**What is being asked**
Only the count is wanted here: how many lines of the entries hold the string "citizens"?

**Data provided**
"""
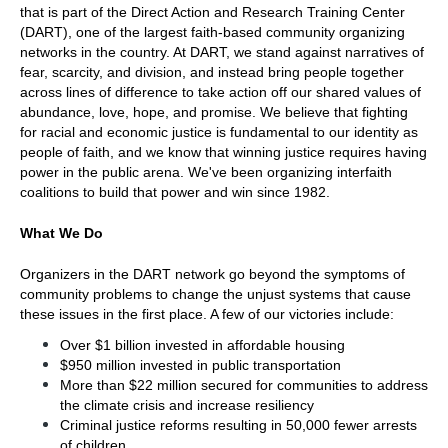
that is part of the Direct Action and Research Training Center 
(DART), one of the largest faith-based community organizing 
networks in the country. At DART, we stand against narratives of 
fear, scarcity, and division, and instead bring people together 
across lines of difference to take action off our shared values of 
abundance, love, hope, and promise. We believe that fighting 
for racial and economic justice is fundamental to our identity as 
people of faith, and we know that winning justice requires having 
power in the public arena. We've been organizing interfaith 
coalitions to build that power and win since 1982.  
What We Do
Organizers in the DART network go beyond the symptoms of 
community problems to change the unjust systems that cause 
these issues in the first place. A few of our victories include:
Over $1 billion invested in affordable housing
$950 million invested in public transportation 
More than $22 million secured for communities to address 
the climate crisis and increase resiliency
Criminal justice reforms resulting in 50,000 fewer arrests 
of children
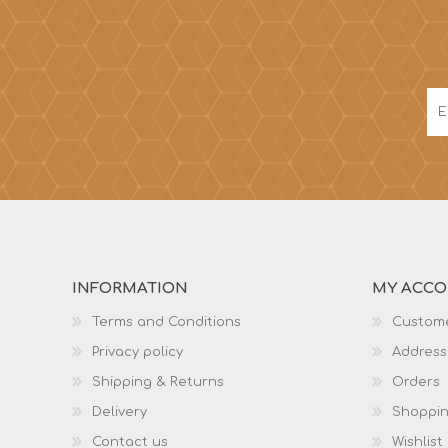
INFORMATION
MY ACC
Terms and Conditions
Custome
Privacy policy
Address
Shipping & Returns
Orders
Delivery
Shoppin
Contact us
Wishlist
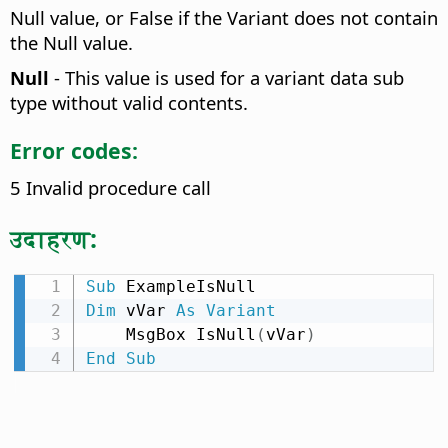
Null value, or False if the Variant does not contain
the Null value.
Null
- This value is used for a variant data sub
type without valid contents.
Error codes:
5 Invalid procedure call
उदाहरण:
Sub
Dim
 vVar 
As
Variant
    MsgBox IsNull
(
vVar
)
End
Sub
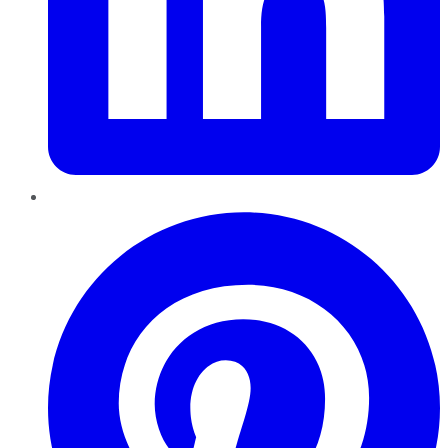
Pinterest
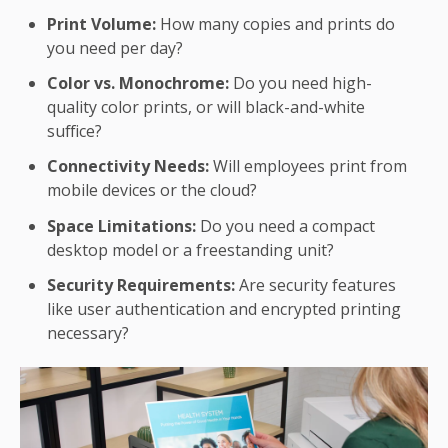
Print Volume:
How many copies and prints do
you need per day?
Color vs. Monochrome:
Do you need high-
quality color prints, or will black-and-white
suffice?
Connectivity Needs:
Will employees print from
mobile devices or the cloud?
Space Limitations:
Do you need a compact
desktop model or a freestanding unit?
Security Requirements:
Are security features
like user authentication and encrypted printing
necessary?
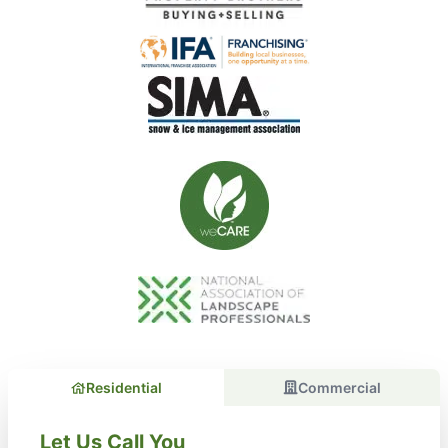
Residential
Commercial
Let Us Call You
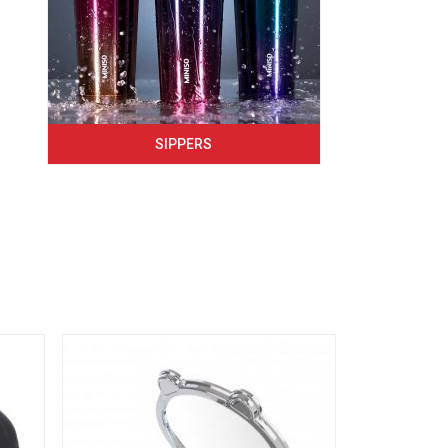
SIPPERS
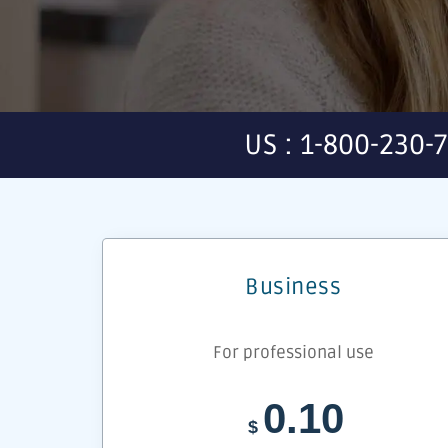
US : 1-800-230-
Business
For professional use
0.10
$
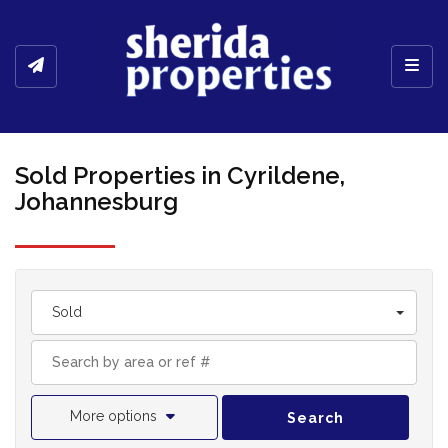
Toggl
Sold Properties in Cyrildene,
Johannesburg
Sold
More options
Search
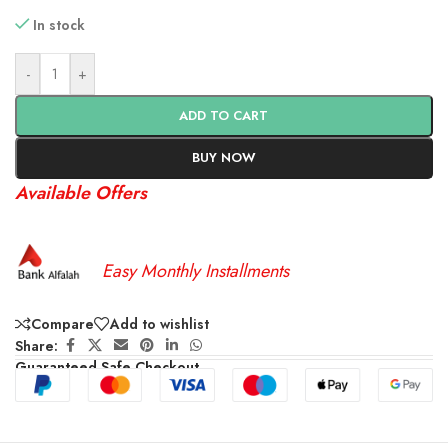
In stock
-
+
ADD TO CART
BUY NOW
Available Offers
Easy Monthly Installments
Compare
Add to wishlist
Share:
Guaranteed Safe Checkout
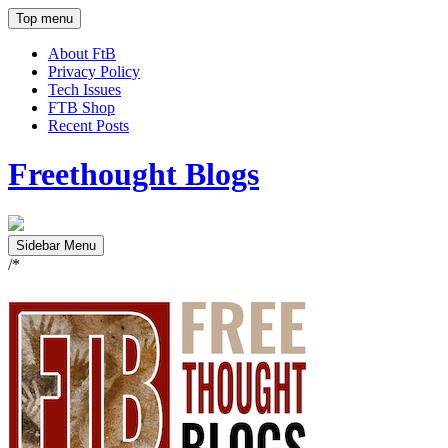
Top menu
About FtB
Privacy Policy
Tech Issues
FTB Shop
Recent Posts
Freethought Blogs
Sidebar Menu
/*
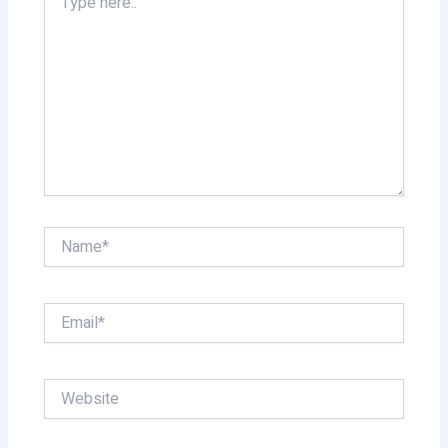
here..
Name*
Email*
Website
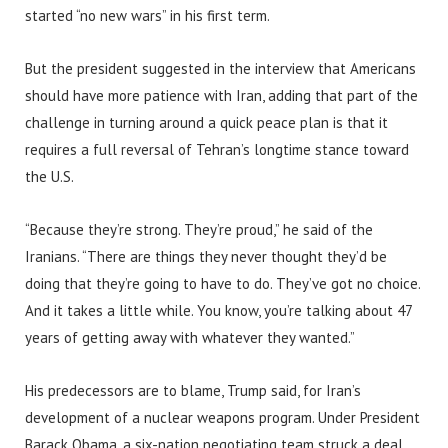
started “no new wars” in his first term.
But the president suggested in the interview that Americans
should have more patience with Iran, adding that part of the
challenge in turning around a quick peace plan is that it
requires a full reversal of Tehran’s longtime stance toward
the U.S.
“Because they’re strong. They’re proud,” he said of the
Iranians. “There are things they never thought they’d be
doing that they’re going to have to do. They’ve got no choice.
And it takes a little while. You know, you’re talking about 47
years of getting away with whatever they wanted.”
His predecessors are to blame, Trump said, for Iran’s
development of a nuclear weapons program. Under President
Barack Obama, a six-nation negotiating team struck a deal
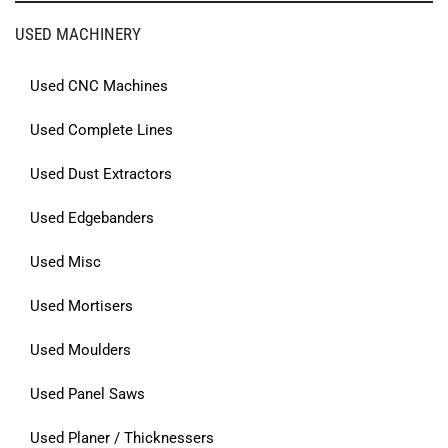
USED MACHINERY
Used CNC Machines
Used Complete Lines
Used Dust Extractors
Used Edgebanders
Used Misc
Used Mortisers
Used Moulders
Used Panel Saws
Used Planer / Thicknessers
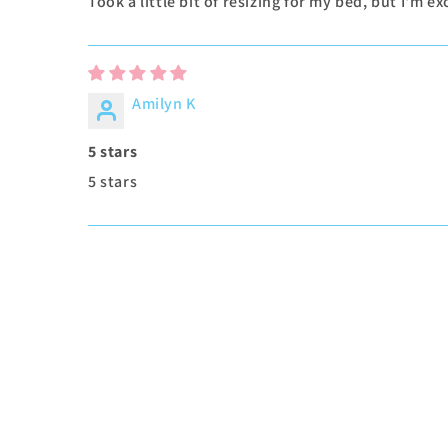
Took a little bit of resizing for my bed, but I'm 
Amilyn K
5 stars
5 stars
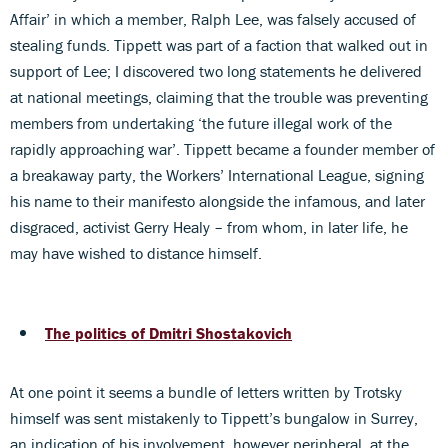
Affair’ in which a member, Ralph Lee, was falsely accused of
stealing funds. Tippett was part of a faction that walked out in
support of Lee; I discovered two long statements he delivered
at national meetings, claiming that the trouble was preventing
members from undertaking ‘the future illegal work of the
rapidly approaching war’. Tippett became a founder member of
a breakaway party, the Workers’ International League, signing
his name to their manifesto alongside the infamous, and later
disgraced, activist Gerry Healy – from whom, in later life, he
may have wished to distance himself.
The politics of Dmitri Shostakovich
At one point it seems a bundle of letters written by Trotsky
himself was sent mistakenly to Tippett’s bungalow in Surrey,
an indication of his involvement, however peripheral, at the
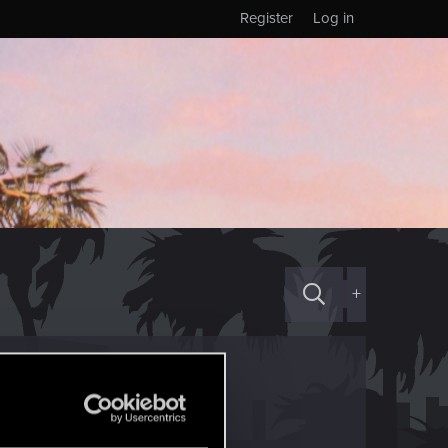
Register
Log in
+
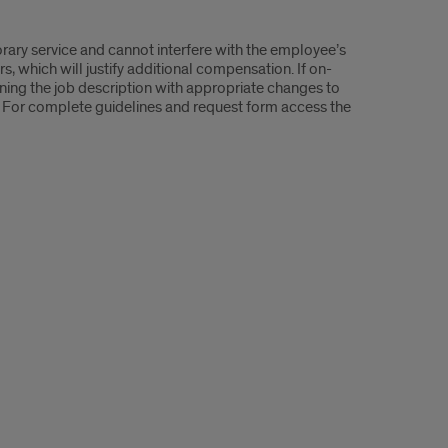
rary service and cannot interfere with the employee’s
rs, which will justify additional compensation. If on-
ining the job description with appropriate changes to
 For complete guidelines and request form access the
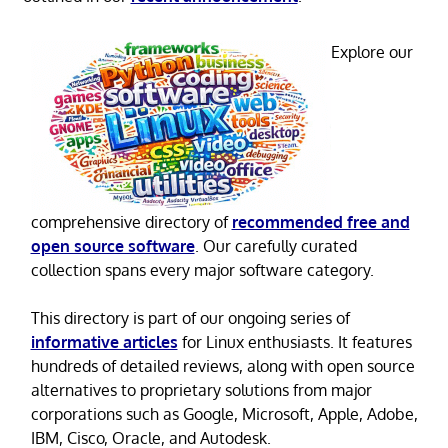
Explore our
comprehensive directory of
recommended free and
open source software
. Our carefully curated
collection spans every major software category.
This directory is part of our ongoing series of
informative articles
for Linux enthusiasts. It features
hundreds of detailed reviews, along with open source
alternatives to proprietary solutions from major
corporations such as Google, Microsoft, Apple, Adobe,
IBM, Cisco, Oracle, and Autodesk.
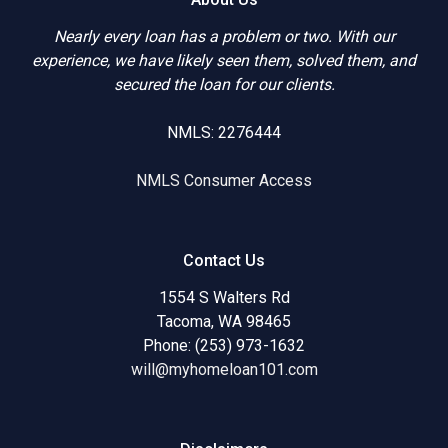
Nearly every loan has a problem or two. With our
experience, we have likely seen them, solved them, and
secured the loan for our clients.
NMLS: 2276444
NMLS Consumer Access
Contact Us
1554 S Walters Rd
Tacoma, WA 98465
Phone: (253) 973-1632
will@myhomeloan101.com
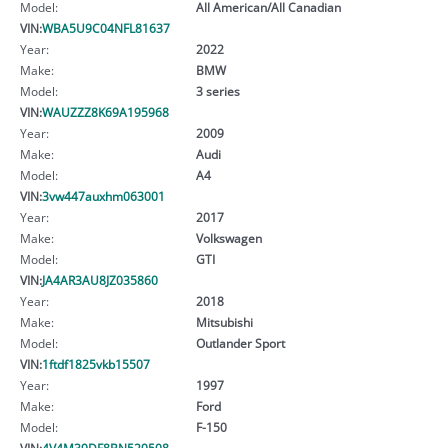
Model:
All American/All Canadian
VIN:
WBA5U9C04NFL81637
Year:
2022
Make:
BMW
Model:
3 series
VIN:
WAUZZZ8K69A195968
Year:
2009
Make:
Audi
Model:
A4
VIN:
3vw447auxhm063001
Year:
2017
Make:
Volkswagen
Model:
GTI
VIN:
JA4AR3AU8JZ035860
Year:
2018
Make:
Mitsubishi
Model:
Outlander Sport
VIN:
1ftdf1825vkb15507
Year:
1997
Make:
Ford
Model:
F-150
VIN:
4V4M39DF8BN529508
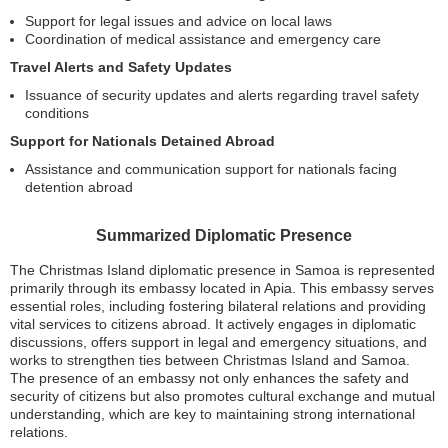
Support for legal issues and advice on local laws
Coordination of medical assistance and emergency care
Travel Alerts and Safety Updates
Issuance of security updates and alerts regarding travel safety
conditions
Support for Nationals Detained Abroad
Assistance and communication support for nationals facing
detention abroad
Summarized Diplomatic Presence
The Christmas Island diplomatic presence in Samoa is represented
primarily through its embassy located in Apia. This embassy serves
essential roles, including fostering bilateral relations and providing
vital services to citizens abroad. It actively engages in diplomatic
discussions, offers support in legal and emergency situations, and
works to strengthen ties between Christmas Island and Samoa.
The presence of an embassy not only enhances the safety and
security of citizens but also promotes cultural exchange and mutual
understanding, which are key to maintaining strong international
relations.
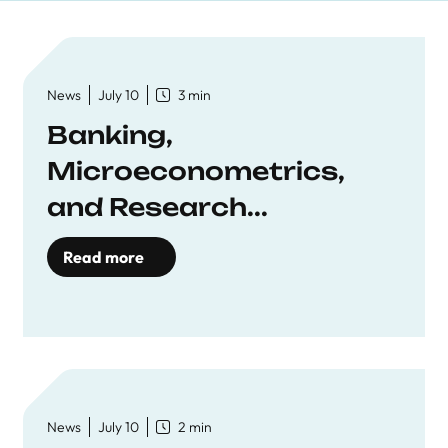
News
July 10
3 min
Banking,
Microeconometrics,
and Research...
Read more
News
July 10
2 min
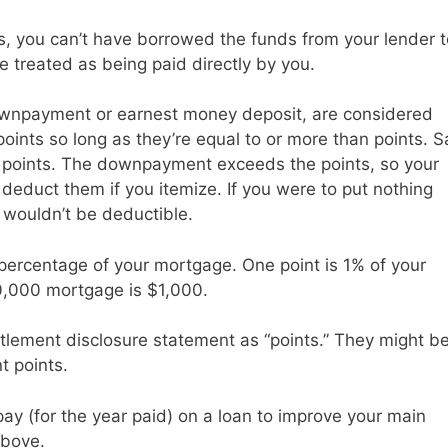
is, you can’t have borrowed the funds from your lender t
e treated as being paid directly by you.
downpayment or earnest money deposit, are considered
oints so long as they’re equal to or more than points. S
points. The downpayment exceeds the points, so your
deduct them if you itemize. If you were to put nothing
 wouldn’t be deductible.
 percentage of your mortgage. One point is 1% of your
0,000 mortgage is $1,000.
tlement disclosure statement as “points.” They might b
t points.
pay (for the year paid) on a loan to improve your main
above.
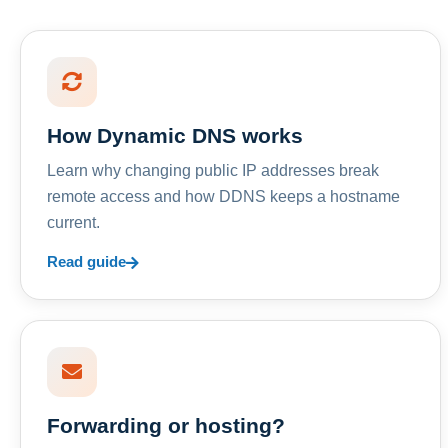
How Dynamic DNS works
Learn why changing public IP addresses break
remote access and how DDNS keeps a hostname
current.
Read guide
Forwarding or hosting?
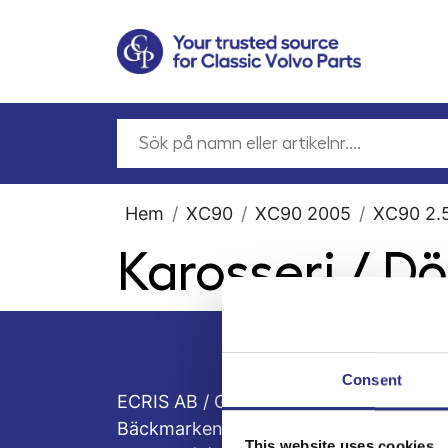
Hem
XC90
XC90 2005
XC90 2.5
Karosseri / Dö
Consent
ECRIS AB / GCP
Bäckmarken, 555 92 Jönköping, Sveri
This website uses cookies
"""
**Written answer**
2